The national security return on investment of properly resourcing BIS is immense. The entire BIS budget is less than one percent of that of Customs and Border Protection, or the CHIPS for America fund, which promotes the US semiconductor industry. Congress could meet BIS’s request for additional funding for FY2025 ($32 million) for one quarter of the cost of a single F-35 aircraft. For perspective, the US air force alone is planning to purchase 1,763 F-35 aircraft. Despite its meager budget, BIS’s export controls are the main — and perhaps only — obstacle to China achieving parity with the United States on AI capabilities. More broadly, they are the main obstacle preventing the unrestricted flow of dual-use American technology abroad.

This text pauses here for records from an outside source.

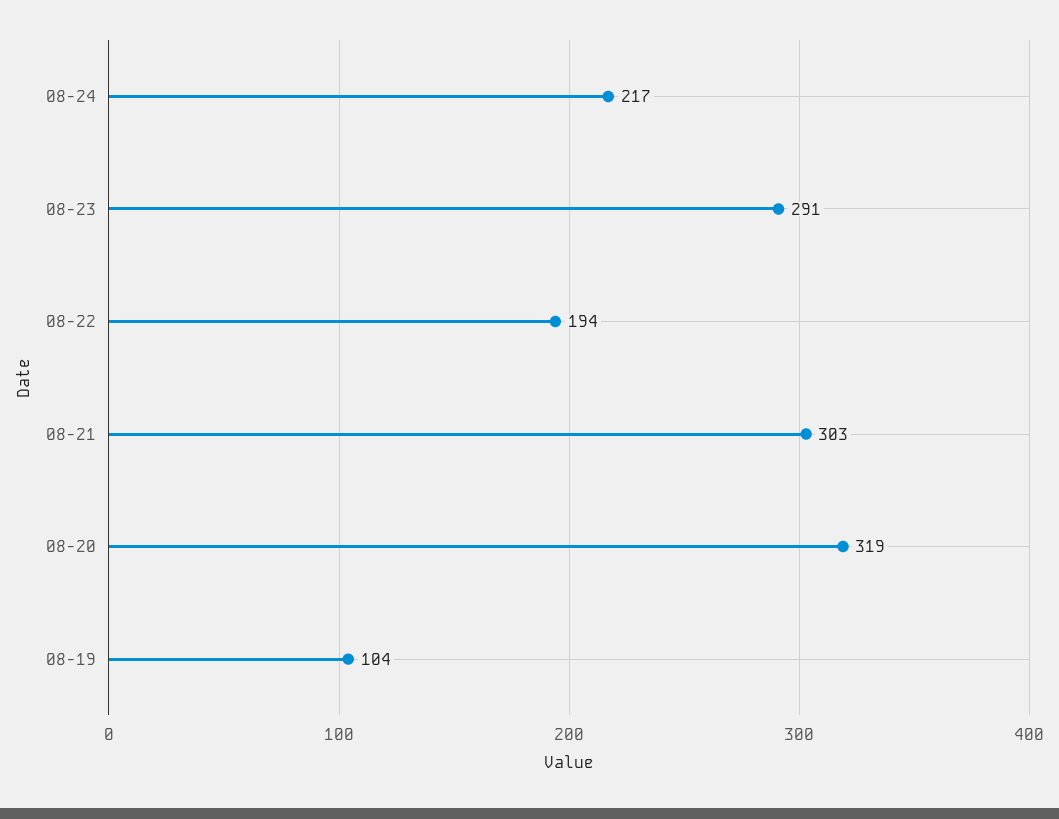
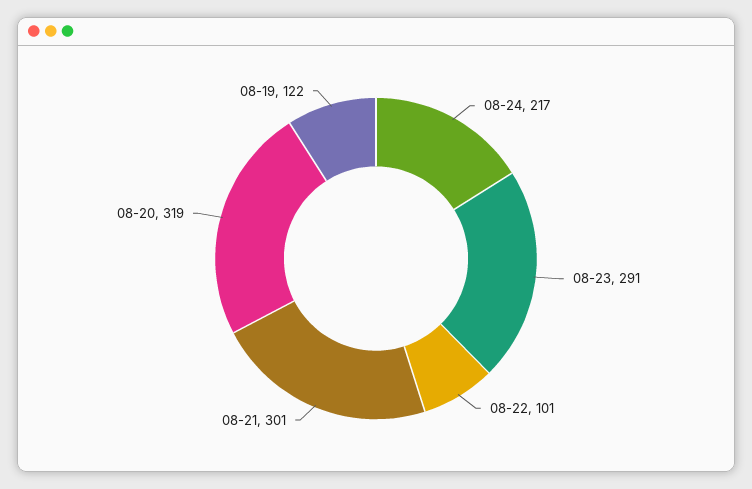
08-22: 194 -> 101
08-21: 303 -> 301
08-19: 104 -> 122

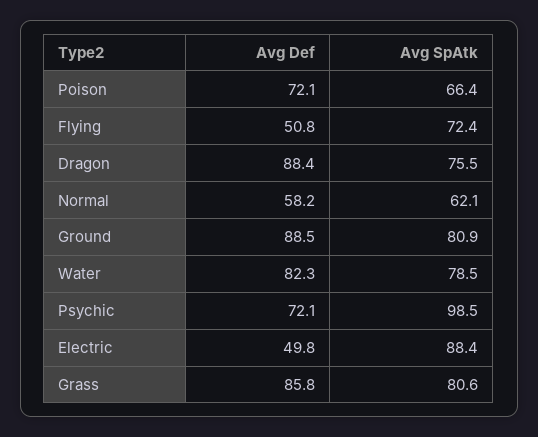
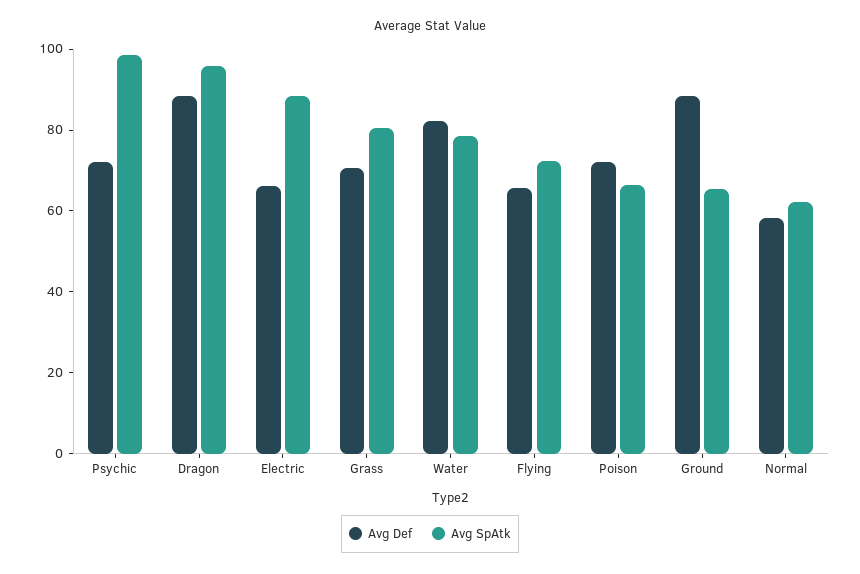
Avg Def, Flying: 50.8 -> 65
Avg SpAtk, Dragon: 75.5 -> 95
Avg SpAtk, Ground: 80.9 -> 65
Avg Def, Electric: 49.8 -> 65
Avg Def, Grass: 85.8 -> 70

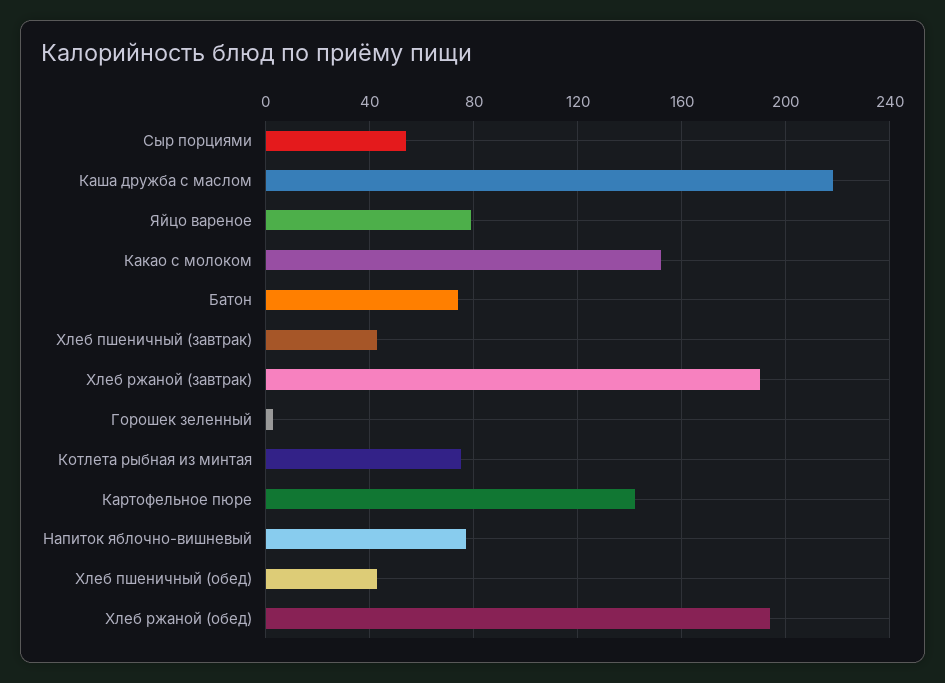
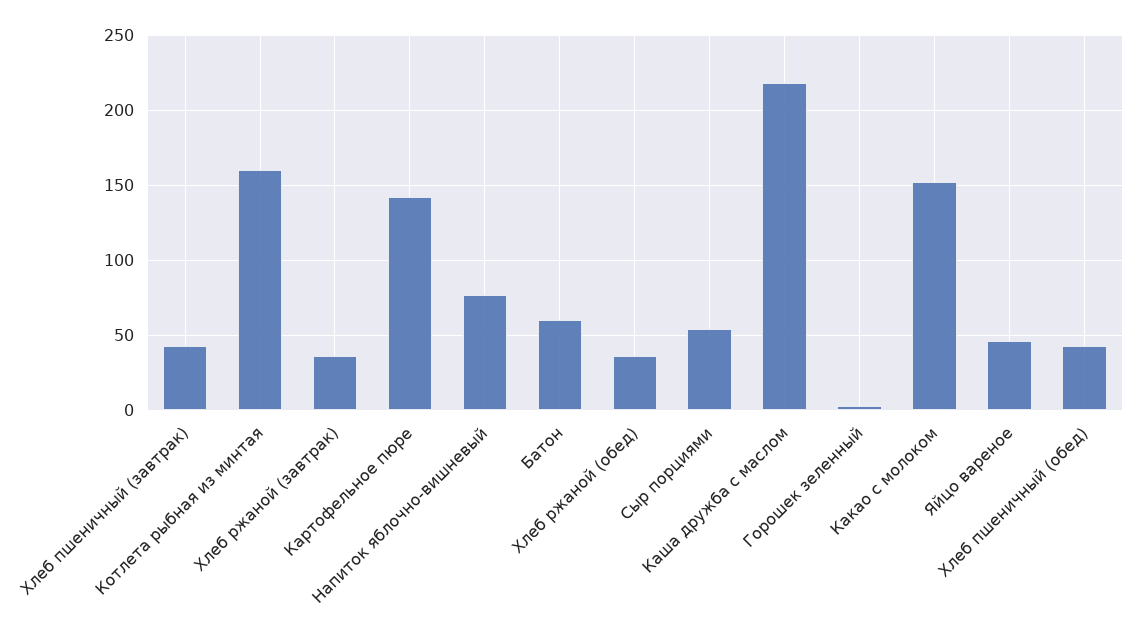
Яйцо вареное: 80 -> 45
Батон: 75 -> 60
Хлеб ржаной (завтрак): 190 -> 35
Котлета рыбная из минтая: 75 -> 160
Хлеб ржаной (обед): 195 -> 35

Given the importance that advanced technology already has to national competitiveness and security, properly funding and modernizing BIS should be a top priority of this administration. Although meeting BIS’s budget request through appropriations is one way to fund the agency, Congress could also increase BIS’s capacity in other ways:

• Authorizing BIS to charge fees for some export license applications, as recommended by the House Foreign Affairs Committee, to increase funding for BIS without increasing the US budget deficit. For example, BIS could charge a modest fee for access to the Notified Advanced Computing (NAC) license exception, which requires a burdensome per-shipment adjudication process.
• Authorizing BIS to collect a portion of the monetary sanctions it levies on export regulation violators to maintain a new whistleblower compensation fund. This fund would be used to reward whistleblowers that tip BIS to large smuggling operations, creating incentives for better enforcement and visibility throughout AI chip supply chains. This could be modeled after the Security Exchange Commission’s highly successful Investor Protection Fund.
• Authorizing qui tam lawsuits against export rule violators, allowing individuals to sue a violator and collect a portion of the resulting penalty. This could be modeled after a similar law in the False Claims Act.